Monday, April 6, 2009 || 8:19 PM
Is this what they call suicide lovers? Awesome.
Sunday, April 5, 2009 || 3:37 AM
(Click to enlarge) It's a sunday and im stuck at home talking to a flasher...
Saturday, April 4, 2009 || 5:43 AM
When i was young, i luv drawing stickmans coupled with soft fluffy white clouds and a sun which always starts on the edge of the paper colored in orange with rays of heat one short one long one short one long. On the foreground, there'll be a house which starts with a triangle and extended slowly into a rectangle and below this tri-rectangle, it will be a longer rectangle. On the longer rectangle, there'll be a door, and two windows. The windows will have curtains. On the very first triangle, there'll be a thin and long rectangle standing up, representing the chimmy. Smoke will be coming out of it to symbolize that there's a kitchen in the house. Leading to the house will be a long trail of pebbles with a spread of green surrounding it. Flowers will be splattered everywhere. When i was young, whenever i picture life, life will be colorful. When i was young, stickmans will always have a smile on their lifeless faces. When i was young, i don't have to color in the clouds, because the sky will always be bright and sunny. When i was young, life's a bed of roses.(Or whatever do you call the flower which starts with a circle and finished with four petals) When i was young, i didn't know better. But unfortunately, now i do. No biggie, nothing can kill me. But actually, what i fear more is what can't kill me.
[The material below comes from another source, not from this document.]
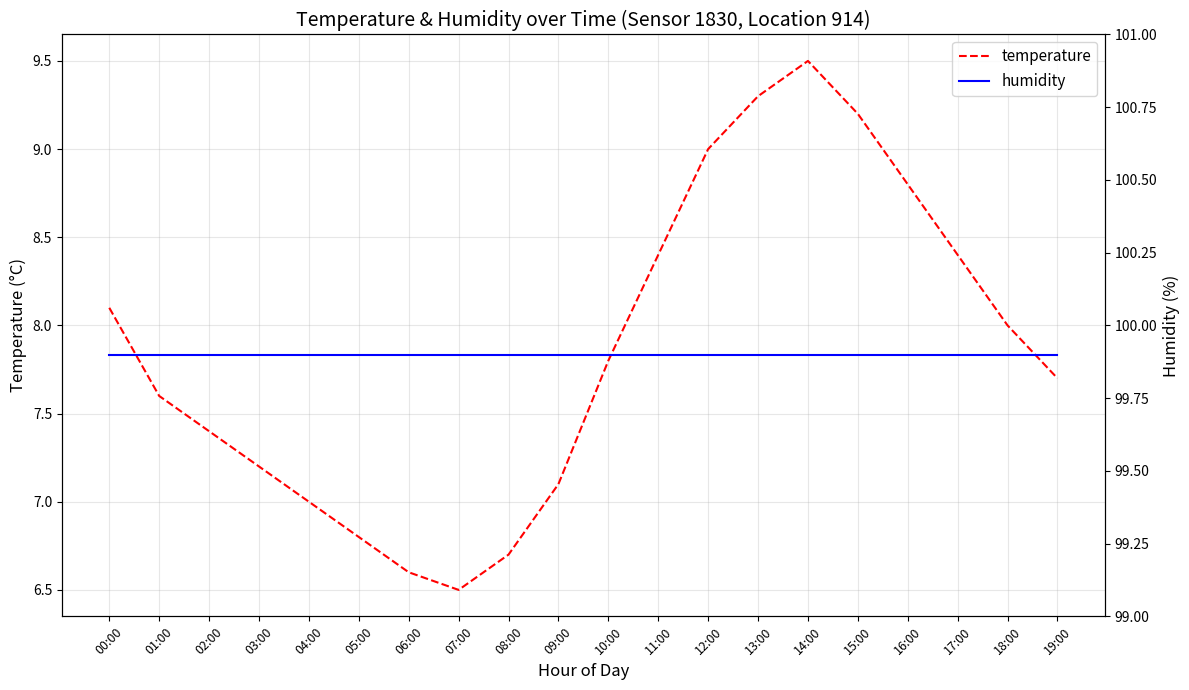

What position from the right is 00:00?

20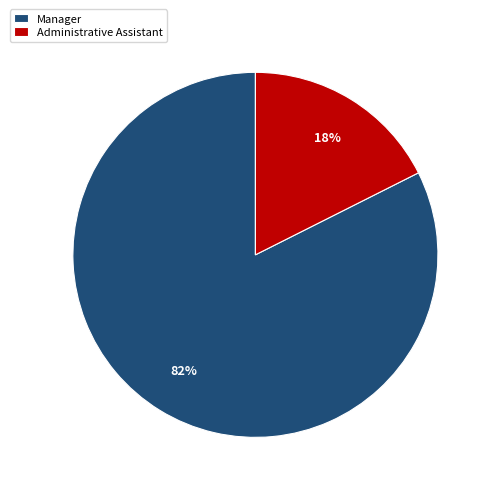

Does Administrative Assistant represent more than half of the total?

No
// I want to apologize to aisyah for being such a spoilt nut the other day. I know how vexing it is to study (espically after school) but yet i was too hooked up with whatever's on the screen and i gave you the horrible attitude. Sorry babyyyyyyy :(
Wednesday, April 1, 2009 || 11:24 PM
Hearts will never be practical until they can be made unbreakable. Borrowed a deck of cards and started playing heartattack. It was really fun and we had to pass a card to either our left or right, and i kept getting two cards ! And everybody accused me of passing too slowly and i was pretty confused and i thought i was the one who passed too slowly till i realized angel was the one ditching two cards at a single time (@#*&!#@^$#^&@(*!(!)@$@$) + the table sitting next to us were a bunch of malay teenagers. They were playing a gun game which required them to do stupid sound effects and pull retarded faces. Today, i spent time with my mum @ the mall :) Had a conversation with aloy i told him i was having a bad flu and he said ' that's allright, at least you don't need a new ribcage ' Ah brace yourself!